Ma in questo caso lo devo iscrivere tra le immobilizzazioni? 
E come documento originario quale documento uso? Posso non averlo? 
Grazie anticipate per poter partecipare alla discussione

----------


## danilo sciuto

> Buonpomeriggio, ho seguito con attenzione tutta la discussione e credo di aver capito bene.
> Avendo un autoveicolo personale e utilizzandolo anche per l'azienda possiamo portare in deduzione le quote e i costi per manutenzione, carburanti ecc. 
> Ma in questo caso lo devo iscrivere tra le immobilizzazioni? 
> E come documento originario quale documento uso? Posso non averlo? 
> Grazie anticipate per poter partecipare alla discussione

    
Si tratta di ditta individuale, giusto ?
Sì, lo devi iscrivere tra le immobilizzazioni. 
Serve la fattura che è stata emessa dalla concessionaria.

----------


## Nico73

Se l'auto è per esempio di 4 anni fa, che valore iscrivo tra le immobilizzazioni?
E se non ho più la fattura emessa dalla concessionaria?
Grazie.

----------


## danilo sciuto

> Se l'auto è per esempio di 4 anni fa, che valore iscrivo tra le immobilizzazioni?

  Il valore normale.    

> E se non ho più la fattura emessa dalla concessionaria?
> Grazie.

  Il foglio di proprietà ?

----------


## vdlpn

il primo di febbraio ho aperto la posizione IVA come impresa individuale come:
SERVIZI DI PROGETTAZIONE TECNICA E LOGISTICA e
SERVIZI DI MARKETING E SVILUPPO COMMERCIALE, DISEGNO TECNICO 
avrei intenzione di intestare alla Ditta le due autovetture che sto acquistando, entrambe per uso promiscuo, una più grossa da 24mila euro +IVA per le trasferte a lungo raggio, un' utilitaria d' occasione da 10mila euro +IVA per l' uso locale. L' obiettivo è quello di ridurre i consumi perchè, per esperienza diretta, l' auto diesel da 2 litri con cambio automatico che uso attualmente consuma 7 lt per 100 km in percorso extraurbano contro 10 in area urbana. 
Una delle due verrebbe naturalmente usata dalla mia famiglia a seconda di quale sto usando io per lavoro. 
Terrei un registro dove annoto ogni giorno quale auto utilizzo per lavoro e dove vado.

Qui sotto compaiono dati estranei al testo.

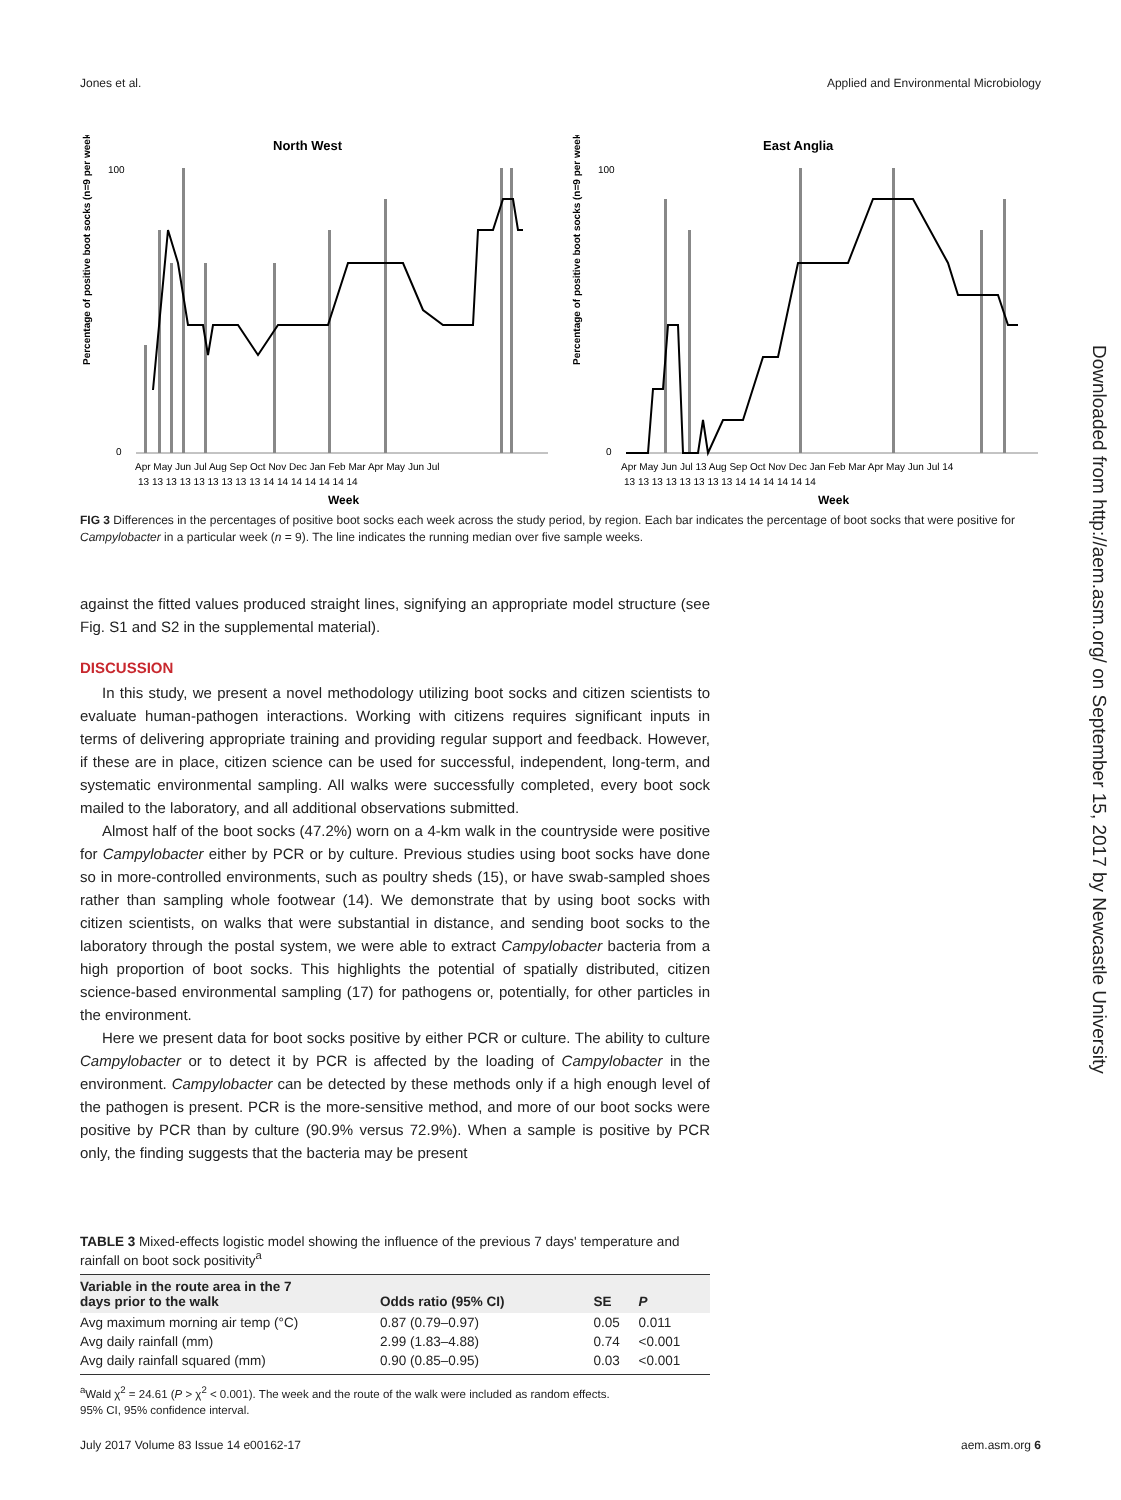Jones et al. Applied and Environmental Microbiology
North West
Percentage of positive boot socks (n=9 per week)
100
0
Apr May Jun Jul Aug Sep Oct Nov Dec Jan Feb Mar Apr May Jun Jul
13 13 13 13 13 13 13 13 13 14 14 14 14 14 14 14
Week
East Anglia
Percentage of positive boot socks (n=9 per week)
100
0
Apr May Jun Jul 13 Aug Sep Oct Nov Dec Jan Feb Mar Apr May Jun Jul 14
13 13 13 13 13 13 13 13 14 14 14 14 14 14
Week
FIG 3 Differences in the percentages of positive boot socks each week across the study period, by region. Each bar indicates the percentage of boot socks that were positive for Campylobacter in a particular week (n = 9). The line indicates the running median over five sample weeks.
against the fitted values produced straight lines, signifying an appropriate model structure (see Fig. S1 and S2 in the supplemental material).
DISCUSSION
In this study, we present a novel methodology utilizing boot socks and citizen scientists to evaluate human-pathogen interactions. Working with citizens requires significant inputs in terms of delivering appropriate training and providing regular support and feedback. However, if these are in place, citizen science can be used for successful, independent, long-term, and systematic environmental sampling. All walks were successfully completed, every boot sock mailed to the laboratory, and all additional observations submitted.
Almost half of the boot socks (47.2%) worn on a 4-km walk in the countryside were positive for Campylobacter either by PCR or by culture. Previous studies using boot socks have done so in more-controlled environments, such as poultry sheds (15), or have swab-sampled shoes rather than sampling whole footwear (14). We demonstrate that by using boot socks with citizen scientists, on walks that were substantial in distance, and sending boot socks to the laboratory through the postal system, we were able to extract Campylobacter bacteria from a high proportion of boot socks. This highlights the potential of spatially distributed, citizen science-based environmental sampling (17) for pathogens or, potentially, for other particles in the environment.
Here we present data for boot socks positive by either PCR or culture. The ability to culture Campylobacter or to detect it by PCR is affected by the loading of Campylobacter in the environment. Campylobacter can be detected by these methods only if a high enough level of the pathogen is present. PCR is the more-sensitive method, and more of our boot socks were positive by PCR than by culture (90.9% versus 72.9%). When a sample is positive by PCR only, the finding suggests that the bacteria may be present
TABLE 3 Mixed-effects logistic model showing the influence of the previous 7 days' temperature and rainfall on boot sock positivity<sup>a</sup>
| Variable in the route area in the 7 days prior to the walk | Odds ratio (95% CI) | SE | P |
| --- | --- | --- | --- |
| Avg maximum morning air temp (°C) | 0.87 (0.79–0.97) | 0.05 | 0.011 |
| Avg daily rainfall (mm) | 2.99 (1.83–4.88) | 0.74 | <0.001 |
| Avg daily rainfall squared (mm) | 0.90 (0.85–0.95) | 0.03 | <0.001 |
<sup>a</sup> Wald χ<sup>2</sup> = 24.61 (P > χ<sup>2</sup> < 0.001). The week and the route of the walk were included as random effects.
95% CI, 95% confidence interval.
July 2017 Volume 83 Issue 14 e00162-17 aem.asm.org 6
Downloaded from http://aem.asm.org/ on September 15, 2017 by Newcastle University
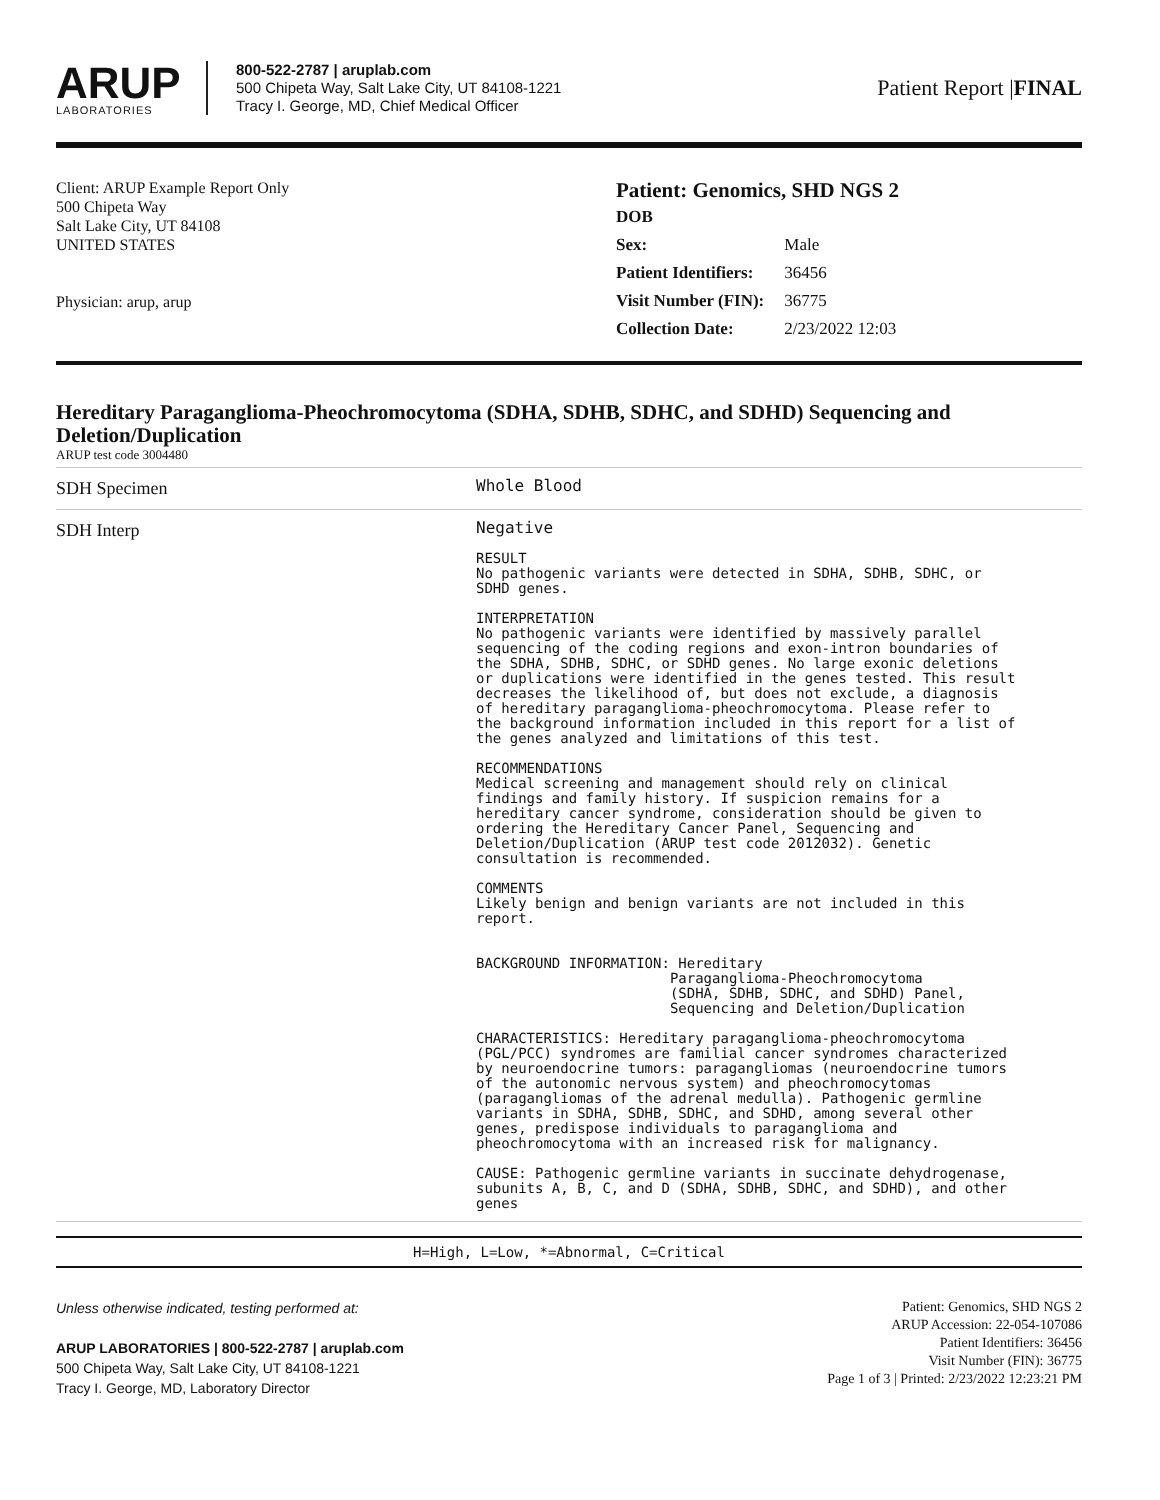ARUP
LABORATORIES
800-522-2787 | aruplab.com
500 Chipeta Way, Salt Lake City, UT 84108-1221
Tracy I. George, MD, Chief Medical Officer
Patient Report |FINAL
Client: ARUP Example Report Only
500 Chipeta Way
Salt Lake City, UT 84108
UNITED STATES
Physician: arup, arup
Patient: Genomics, SHD NGS 2
| DOB | |
| Sex: | Male |
| Patient Identifiers: | 36456 |
| Visit Number (FIN): | 36775 |
| Collection Date: | 2/23/2022 12:03 |
Hereditary Paraganglioma-Pheochromocytoma (SDHA, SDHB, SDHC, and SDHD) Sequencing and Deletion/Duplication
ARUP test code 3004480
| SDH Specimen | Whole Blood |
| SDH Interp | Negative RESULT No pathogenic variants were detected in SDHA, SDHB, SDHC, or SDHD genes. INTERPRETATION No pathogenic variants were identified by massively parallel sequencing of the coding regions and exon-intron boundaries of the SDHA, SDHB, SDHC, or SDHD genes. No large exonic deletions or duplications were identified in the genes tested. This result decreases the likelihood of, but does not exclude, a diagnosis of hereditary paraganglioma-pheochromocytoma. Please refer to the background information included in this report for a list of the genes analyzed and limitations of this test. RECOMMENDATIONS Medical screening and management should rely on clinical findings and family history. If suspicion remains for a hereditary cancer syndrome, consideration should be given to ordering the Hereditary Cancer Panel, Sequencing and Deletion/Duplication (ARUP test code 2012032). Genetic consultation is recommended. COMMENTS Likely benign and benign variants are not included in this report. BACKGROUND INFORMATION: Hereditary Paraganglioma-Pheochromocytoma (SDHA, SDHB, SDHC, and SDHD) Panel, Sequencing and Deletion/Duplication CHARACTERISTICS: Hereditary paraganglioma-pheochromocytoma (PGL/PCC) syndromes are familial cancer syndromes characterized by neuroendocrine tumors: paragangliomas (neuroendocrine tumors of the autonomic nervous system) and pheochromocytomas (paragangliomas of the adrenal medulla). Pathogenic germline variants in SDHA, SDHB, SDHC, and SDHD, among several other genes, predispose individuals to paraganglioma and pheochromocytoma with an increased risk for malignancy. CAUSE: Pathogenic germline variants in succinate dehydrogenase, subunits A, B, C, and D (SDHA, SDHB, SDHC, and SDHD), and other genes |
H=High, L=Low, *=Abnormal, C=Critical
Unless otherwise indicated, testing performed at:
ARUP LABORATORIES | 800-522-2787 | aruplab.com
500 Chipeta Way, Salt Lake City, UT 84108-1221
Tracy I. George, MD, Laboratory Director
Patient: Genomics, SHD NGS 2
ARUP Accession: 22-054-107086
Patient Identifiers: 36456
Visit Number (FIN): 36775
Page 1 of 3 | Printed: 2/23/2022 12:23:21 PM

Di conseguenza, in caso di accertamento si potrà effettivamente ricostruire l' uso effettivo per l' attività anche perchè vi sarà corrispondenza con i giustificativi del telepass, distributori, alberghi, ristoranti.
Ritengo verosimilmente che apparirà un uso dei mezzi per lavoro decisamente superiore al 40%. 
Per stare dalla parte della ragione, io intenderei dedurre quanto previsto e prescritto dal Legislatore, ovvero:
il 40% del massimo ammortamento deducibile (18.075,99) dell' auto più grossa,
il 40% dei costi di gestione e manutenzione delle due auto,
il 50% dell' IVA delle due auto (semprechè non vi sia anche per l' IVA il limite di deduzione di 18.075,99x0,2=3615,20). 
Mi farebbe piacere leggere un Vostro punto di vista in merito per il quale ringrazio anticipatamente. 
Vittorio D' Incà Levis - Pordenone

----------


## seta

> il primo di febbraio ho aperto la posizione IVA come impresa individuale come:
> SERVIZI DI PROGETTAZIONE TECNICA E LOGISTICA e
> SERVIZI DI MARKETING E SVILUPPO COMMERCIALE, DISEGNO TECNICO

  Libero professionista? 
P.S. Sono di PN anch'io. ;-)

----------


## vdlpn

> Libero professionista? 
> P.S. Sono di PN anch'io. ;-)

  no. Ditta Individuale iscritto in CCIA come Commerciante.
Incontriamoci quando vuoi.

----------


## seta

> no. Ditta Individuale iscritto in CCIA come Commerciante.
> Incontriamoci quando vuoi.

  Ti ho mandato un PM. 
Ciao  :Smile:

----------


## vdlpn

Mi ricollego al post di Febbraio. 
Ricordo che il tema è : intestare alla mia Ditta individuale due automezzi entrambi per uso promiscuo, con l' intento di :
- ottimizzare i consumi; 
- avere un mezzo pronto in caso di avaria senza dover ricorrere al noleggio a breve termine, se non erro anch' esso soggetto ad indetraibilità del 60%;
- consentire un reale uso promiscuo perchè, se avessi una sola auto, quando sono via tutto il giorno per lavoro, la mia famiglia sarebbe a piedi, venendo meno quindi il motivo per il quale vengo tassato per l' uso privato del 60%  
Ho intestato alla Ditta l' utilitaria ed ora mi accingerei ad acquistare quella più grande ma sono ancora titubante perchè non sono riuscito a trovare casi e/o  opinioni di Professionisti in merito a questo tema. 
Nel frattempo sto facendo fare al mio Commercialista una simulazione sull' impatto del possesso di due autoveicoli sugli studi di settore. 
Ringrazio anticipatamente chi volesse pubblicare un proprio punto di vista in merito.

----------


## FABIOESP

Salve, potrei chiedere se è possibile effettuare passaggio auto da ditta individuale a se stesso persona fisica per evitare costi di passaggi di proprietà?
La ditta individuale ha acquistato una nuova autovettura ma la vecchia non la usa più.

----------